Red And Processed Meat Linked To Type-2 Diabetes

A chunk of meatRegular red and processed meat consumption of more than 5 servings a week is a significant risk factor for the development of type-2 diabetes according to several research studies.

One of the largest studies on the link between meat consumption and diabetes risk was published in the journal Diabetes Care in 2004. It involved the study of 37,309 initially healthy women aged over 45 who completed a food questionnaire in 1993 and were then followed for an average of 8.8 years.

At the conclusion of the study, 1,558 (4.2%) new cases of type-2 diabetes were diagnosed. After adjusting for factors such as total energy intake, BMI, smoking, and exercise levels, the researchers found that those women who consumed the most red meat (5 or more servings a week) were 29% more likely to develop type-2 diabetes than those who consumed less than 1 serving of red meat a week.

Processed meat consumption was found to be even more strongly linked to type-2 diabetes. Those who consumed 5 or more servings of processed meat a week were 38% more likely to develop diabetes than those who consumed less than 1 serving a week while those who consumed 2 to 4 servings of processed meat per week were 27% more likely to develop diabetes.

Hamburger meats, bacon, and hot dogs were the specific types of meat that were most associated with type-2 diabetes risk.

A second study published in the journal Diabetes Care found a similar link between meat consumption and type-2 diabetes in men. That study found that total processed meat consumption of more than 5 servings a week increased diabetes risk by 46% compared to those who consumed processed meats less than once a month however no link was found between red meat consumption and diabetes risk in that study.

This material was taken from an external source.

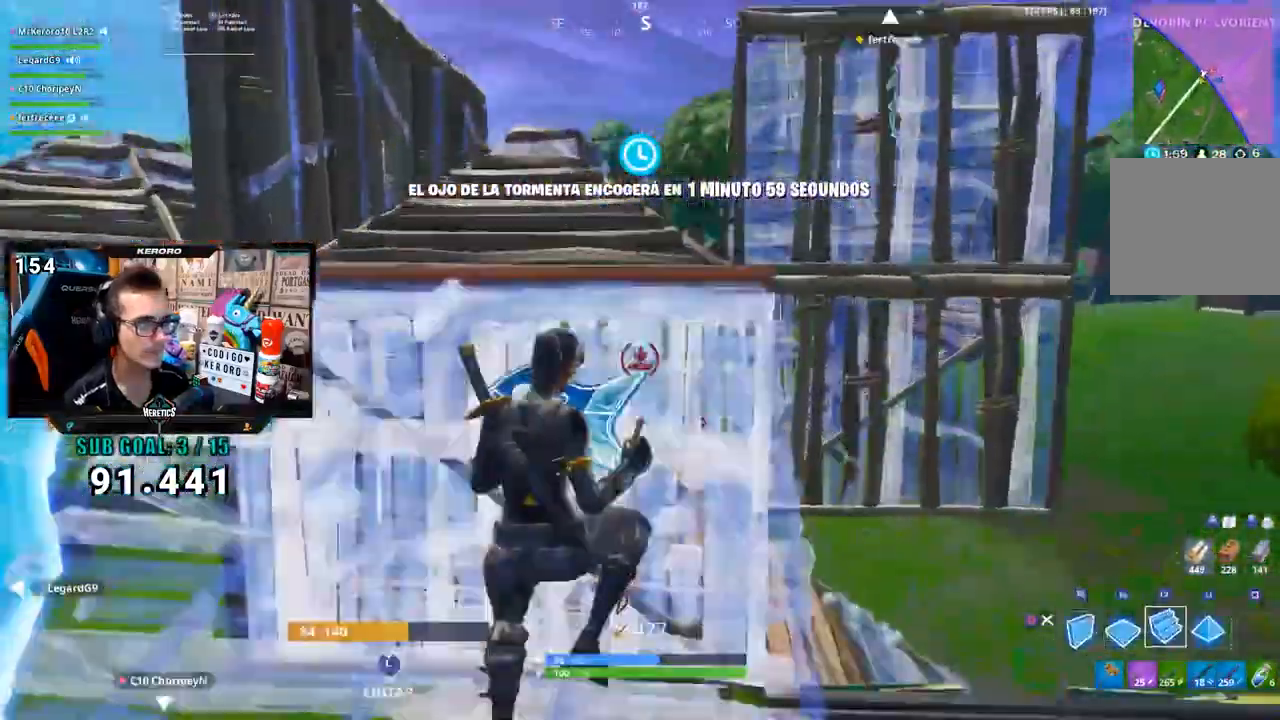
{"dt_ms": 500, "buttons": ["CROSS"], "left_stick": "up-right", "right_stick": "center", "button_events": [[17, "CIRCLE", "down"], [50, "L2", "up"], [67, "CIRCLE", "up"], [450, "CROSS", "down"]]}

Both red and processed meat contain preservatives and various other chemicals which may be responsible for the observed increased in the incidence of type-2 diabetes. Nitrates and nitrites are used in the process of curing meats and have been associated with an increased risk of diabetes in some animal studies.

Red meats tend to be high in both saturated fats and cholesterol. While the evidence is mixed, some studies have found an association between the consumption of saturated fats and/or cholesterol and a higher risk of type-2 diabetes.

Finally, most red meats are rich in iron and some studies have found evidence of a link between higher than normal iron levels in the body and an increased risk of type-2 diabetes.